Scientists believe it was a collision that created Haumea’s rapid rotation, along with its two known moons: Hiʻiaka and Namaka. The larger of the two, Hiʻiaka, has a strong gravitational influence on Haumea, further complicating the system. Haumea isn’t simply a world with an equatorial bulge and compressed poles; it has three separate axes of various lengths, making it a triaxial ellipsoid.

A schematic of the triaxial ellipsoid shape of Haumea. Image credit: Wikimedia Commons user Kwamikagami.

In other words, Haumea is only the most extreme example we know of so far, but in theory, a world could be even flatter. The denser a planet is and the faster it rotates, the flatter it gets. In principle, the limit for flatness is given by whether an object could spin fast enough to cause its equatorial particles to be flung off the world and into outer space, overcoming the planet’s gravitational attraction. For a planet like Earth, we could reach a maximum flattening ratio of about 3:1 before our equator began to escape into space; a planet made entirely of uranium could perhaps reach a 5:1 ratio.

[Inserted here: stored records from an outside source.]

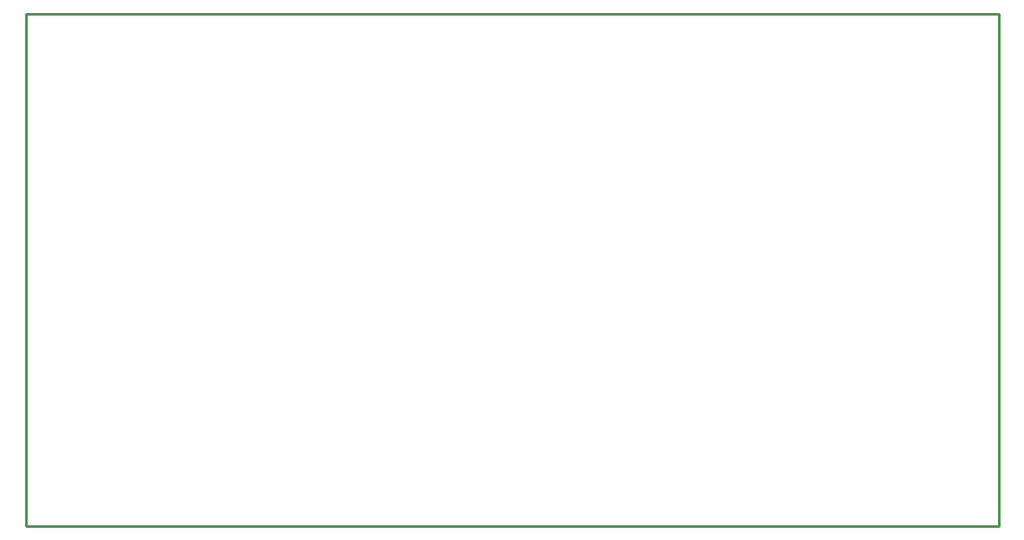
<source format=gko>
G04 Layer_Color=16711935*
%FSTAX24Y24*%
%MOIN*%
G70*
G01*
G75*
%ADD39C,0.0100*%
D39*
X009032Y027D02*
Y046685D01*
Y027D02*
X046433D01*
Y046685D01*
X009032D02*
X046433D01*
M02*

</source>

A model of Haumea rotating, based on the most accurate data available. Image credit: Wikimedia Commons user Stephanie Hoover.

The flatter you get, the harder it is to maintain a rigid world, as the internal forces work to create friction and differential rotation at the outer layers. Just as the outer portions of Saturn’s rings rotate more slowly than the inner ring particles, a flattened planet would have to contend with the same forces. In theory, you can have a much flatter planet than Earth, but there’s no world that obeys the laws of physics that you’d ever confuse with being truly flat!